Pre-transition effects mediate forces of assembly between transmembrane proteins

TL;DR

This paper introduces the orderphobic effect, a pre-transition force in lipid bilayers that promotes transmembrane protein assembly by stabilizing order-disorder interfaces near phase transitions, with implications for membrane dynamics.

Contribution

It reveals a novel pre-transition mechanism for protein assembly in membranes, mediated by order-disorder interfaces, expanding understanding of membrane-protein interactions.

Findings

Orderphobic effect is stronger than elastic membrane forces.

Proteins stabilize microscopic interfaces near phase transition.
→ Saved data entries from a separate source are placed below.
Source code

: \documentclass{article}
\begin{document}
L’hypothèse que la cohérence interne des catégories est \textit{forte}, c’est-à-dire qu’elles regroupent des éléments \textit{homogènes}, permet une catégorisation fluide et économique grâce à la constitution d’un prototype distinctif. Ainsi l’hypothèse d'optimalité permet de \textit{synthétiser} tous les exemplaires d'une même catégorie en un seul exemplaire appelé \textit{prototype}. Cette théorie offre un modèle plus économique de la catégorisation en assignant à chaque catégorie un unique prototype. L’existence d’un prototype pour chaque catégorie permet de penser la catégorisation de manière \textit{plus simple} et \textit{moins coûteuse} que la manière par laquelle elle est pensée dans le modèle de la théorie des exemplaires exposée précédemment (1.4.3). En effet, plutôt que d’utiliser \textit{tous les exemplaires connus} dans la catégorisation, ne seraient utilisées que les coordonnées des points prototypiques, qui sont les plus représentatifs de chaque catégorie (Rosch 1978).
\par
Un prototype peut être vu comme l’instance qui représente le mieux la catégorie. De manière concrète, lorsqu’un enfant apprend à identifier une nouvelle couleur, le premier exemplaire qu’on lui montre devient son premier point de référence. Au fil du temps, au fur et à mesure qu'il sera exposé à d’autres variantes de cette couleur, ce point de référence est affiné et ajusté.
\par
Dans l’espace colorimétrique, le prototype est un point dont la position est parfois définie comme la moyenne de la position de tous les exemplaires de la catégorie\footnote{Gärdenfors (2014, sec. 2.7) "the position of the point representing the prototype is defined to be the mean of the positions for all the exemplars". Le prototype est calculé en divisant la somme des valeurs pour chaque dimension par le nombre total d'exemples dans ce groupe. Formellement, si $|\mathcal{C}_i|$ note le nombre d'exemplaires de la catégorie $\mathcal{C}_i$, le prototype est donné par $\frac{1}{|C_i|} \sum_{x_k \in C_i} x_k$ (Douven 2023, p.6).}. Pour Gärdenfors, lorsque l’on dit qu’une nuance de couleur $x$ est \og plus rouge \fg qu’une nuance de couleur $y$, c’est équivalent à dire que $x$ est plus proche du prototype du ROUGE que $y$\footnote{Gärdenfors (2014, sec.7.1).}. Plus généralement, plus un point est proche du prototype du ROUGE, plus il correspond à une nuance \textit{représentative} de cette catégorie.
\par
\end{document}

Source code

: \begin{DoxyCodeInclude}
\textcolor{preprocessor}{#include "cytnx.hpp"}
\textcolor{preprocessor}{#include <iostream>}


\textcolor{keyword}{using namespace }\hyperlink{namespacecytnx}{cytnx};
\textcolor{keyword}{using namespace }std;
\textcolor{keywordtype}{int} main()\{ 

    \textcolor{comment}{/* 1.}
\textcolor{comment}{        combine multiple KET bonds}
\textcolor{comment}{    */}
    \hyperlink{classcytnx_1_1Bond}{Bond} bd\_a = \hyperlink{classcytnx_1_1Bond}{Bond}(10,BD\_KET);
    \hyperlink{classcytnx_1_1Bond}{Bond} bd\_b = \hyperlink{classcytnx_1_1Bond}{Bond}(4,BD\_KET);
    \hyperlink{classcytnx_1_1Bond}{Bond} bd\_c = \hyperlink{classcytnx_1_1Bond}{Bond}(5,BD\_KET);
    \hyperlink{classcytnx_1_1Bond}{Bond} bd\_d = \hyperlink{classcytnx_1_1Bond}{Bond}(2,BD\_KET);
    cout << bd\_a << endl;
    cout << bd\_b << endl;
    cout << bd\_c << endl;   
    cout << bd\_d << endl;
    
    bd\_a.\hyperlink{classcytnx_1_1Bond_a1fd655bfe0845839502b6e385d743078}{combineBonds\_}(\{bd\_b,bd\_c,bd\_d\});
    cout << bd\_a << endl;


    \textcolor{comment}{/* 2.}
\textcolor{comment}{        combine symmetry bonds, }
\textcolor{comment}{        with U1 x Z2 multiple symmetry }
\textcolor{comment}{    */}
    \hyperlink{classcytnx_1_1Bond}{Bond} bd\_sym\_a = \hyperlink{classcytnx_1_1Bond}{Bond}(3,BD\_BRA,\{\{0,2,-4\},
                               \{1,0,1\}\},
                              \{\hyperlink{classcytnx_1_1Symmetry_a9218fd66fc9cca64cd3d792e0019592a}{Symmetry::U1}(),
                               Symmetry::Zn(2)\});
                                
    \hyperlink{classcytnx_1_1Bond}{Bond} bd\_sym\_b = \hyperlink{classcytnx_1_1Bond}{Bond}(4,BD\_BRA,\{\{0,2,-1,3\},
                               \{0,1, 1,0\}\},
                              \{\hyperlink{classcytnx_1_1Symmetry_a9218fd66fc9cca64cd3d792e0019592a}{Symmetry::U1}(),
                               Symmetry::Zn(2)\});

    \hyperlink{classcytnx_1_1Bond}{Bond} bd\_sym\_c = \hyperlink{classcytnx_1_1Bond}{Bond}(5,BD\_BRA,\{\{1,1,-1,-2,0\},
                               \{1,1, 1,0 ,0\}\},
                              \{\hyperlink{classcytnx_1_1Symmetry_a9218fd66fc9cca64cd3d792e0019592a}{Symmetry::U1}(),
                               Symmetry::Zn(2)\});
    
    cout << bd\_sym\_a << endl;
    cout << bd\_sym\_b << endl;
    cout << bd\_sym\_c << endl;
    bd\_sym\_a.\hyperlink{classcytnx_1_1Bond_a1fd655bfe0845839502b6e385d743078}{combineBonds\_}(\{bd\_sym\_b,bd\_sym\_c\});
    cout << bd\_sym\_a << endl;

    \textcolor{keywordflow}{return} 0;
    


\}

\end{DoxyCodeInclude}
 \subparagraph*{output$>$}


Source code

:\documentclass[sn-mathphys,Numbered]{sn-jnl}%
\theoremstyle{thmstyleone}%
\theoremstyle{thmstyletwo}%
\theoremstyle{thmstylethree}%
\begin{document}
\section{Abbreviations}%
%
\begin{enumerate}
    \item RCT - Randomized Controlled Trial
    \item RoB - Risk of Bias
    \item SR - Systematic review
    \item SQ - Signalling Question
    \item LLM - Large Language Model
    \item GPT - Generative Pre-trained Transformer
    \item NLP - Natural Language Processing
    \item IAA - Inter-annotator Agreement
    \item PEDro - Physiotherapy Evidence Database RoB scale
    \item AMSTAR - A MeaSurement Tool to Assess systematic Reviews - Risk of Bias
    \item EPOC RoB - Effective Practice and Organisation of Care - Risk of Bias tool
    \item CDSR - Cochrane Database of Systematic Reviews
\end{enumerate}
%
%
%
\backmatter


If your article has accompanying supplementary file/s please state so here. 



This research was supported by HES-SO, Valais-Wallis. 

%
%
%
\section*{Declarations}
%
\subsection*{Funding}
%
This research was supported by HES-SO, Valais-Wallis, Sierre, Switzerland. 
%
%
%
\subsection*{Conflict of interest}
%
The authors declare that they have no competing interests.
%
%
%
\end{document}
Assembly driven by reduction in interfacial free energy.

Abstract

We present a mechanism for a generic and powerful force of assembly and mobility for transmembrane proteins in lipid bilayers. This force is a pre-transition (or pre-melting) effect for the first-order transition between ordered and disordered phases in the host membrane. Using large scale molecular simulation, we show that a protein with hydrophobic thickness equal to that of the disordered phase embedded in an ordered bilayer stabilizes a microscopic order-disorder interface, and the stiffness of that interface is finite. When two such proteins approach each other, they assemble because assembly reduces the net interfacial free energy. In analogy with the hydrophobic effect, we refer to this phenomenon as the "orderphobic effect". The effect is mediated by proximity to the order-disorder phase transition and the size and hydrophobic mismatch of the protein. The strength and range of forces arising from the orderphobic effect are significantly larger than those that could arise from membrane elasticity for the membranes we examine.